Even if he is hated by the vast majority of his colleagues in the Senate, Republican leaders can be sure that Cruz will govern as a conservative and will pursue right-wing policies with the (likely) backing of a fully Republican Congress. Trump runs the risk of potentially being a loose cannon whose nomination may flip the Senate to the Democrats, and who may weaken the GOP's grip on the House of Representatives.
John Kass of The Chicago Tribune called for establishment figures to rally behind Cruz on March 9 before Trump's favorability ratings started to severely dip. Evidence shows Republican figures are warming up to Cruz, even if they do not particularly like him: Mitt Romney, former Gov. Rick Perry of Texas, former 2016 presidential candidate Carly Fiorina, former Gov. Jeb Bush of Florida, Gov. Scott Walker of Wisconsin and Sen. Lindsey Graham of South Carolina have all endorsed Cruz.
Trump's most prominent GOP support right now is coming from Gov. Chris Christie of New Jersey, former 2016 presidential candidate Dr. Ben Carson, and Gov. Rick Scott of Florida. The establishment, at least the portion of the establishment that has endorsed a candidate, clearly prefers Cruz.
Cruz has run a tight, solid campaign, bereft of the constant name-calling, berating and violence that has come to characterize Trump's campaign events. Cruz is focusing on currying favor with Republican donors in places where the Republicans are normally slated to lose, such as New York and California, and where Trump is slated to win big in the Republican race, according to The New York Times.
Trump has spent the entire campaign trying to gain the support of the angriest part of the electorate, while basically pushing out everyone else.

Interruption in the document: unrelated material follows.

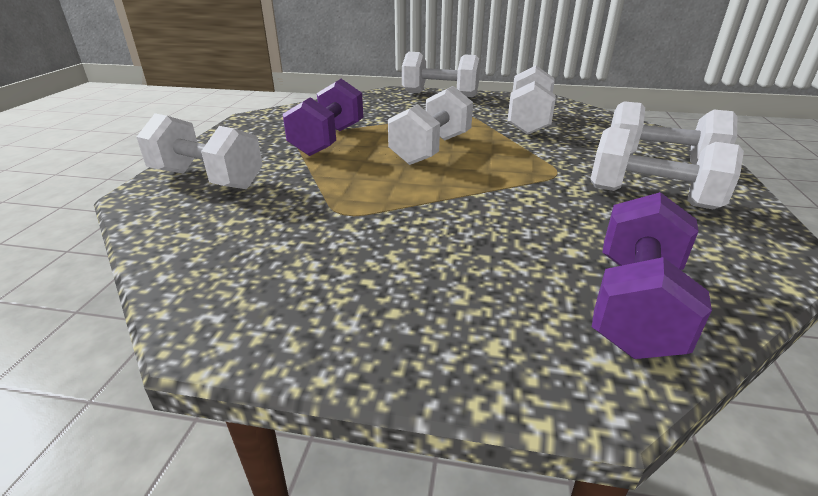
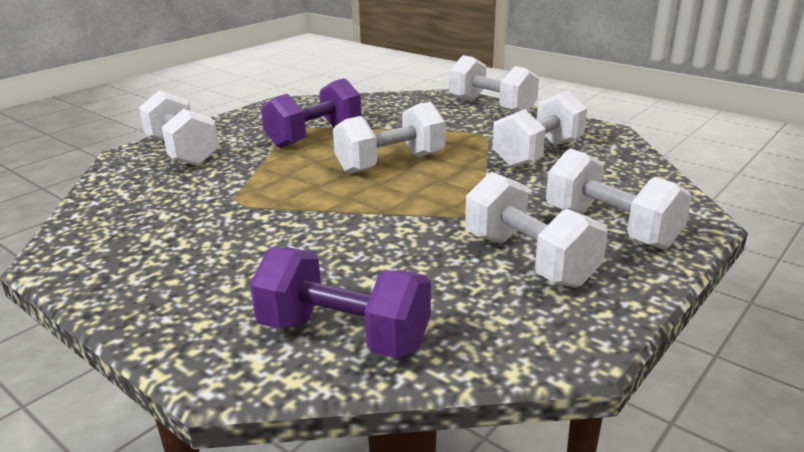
camera: 30 degrees right, 5 degrees down
(635, 306) = (344, 335): purple dumbbell -> purple dumbbell turned 60 degrees clockwise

Alternatively, Cruz has patiently focused on trying to win new friends and supporters. That strategy seems to be paying off in spades and will be important for Cruz to gain more delegates in the weeks and months before the convention.
It may be that Iowa actually did pick the eventual Republican nominee this year after all. A Cruz candidacy would be more dangerous to Democrats than Trump and may lessen the chance that the Republican Party collapses.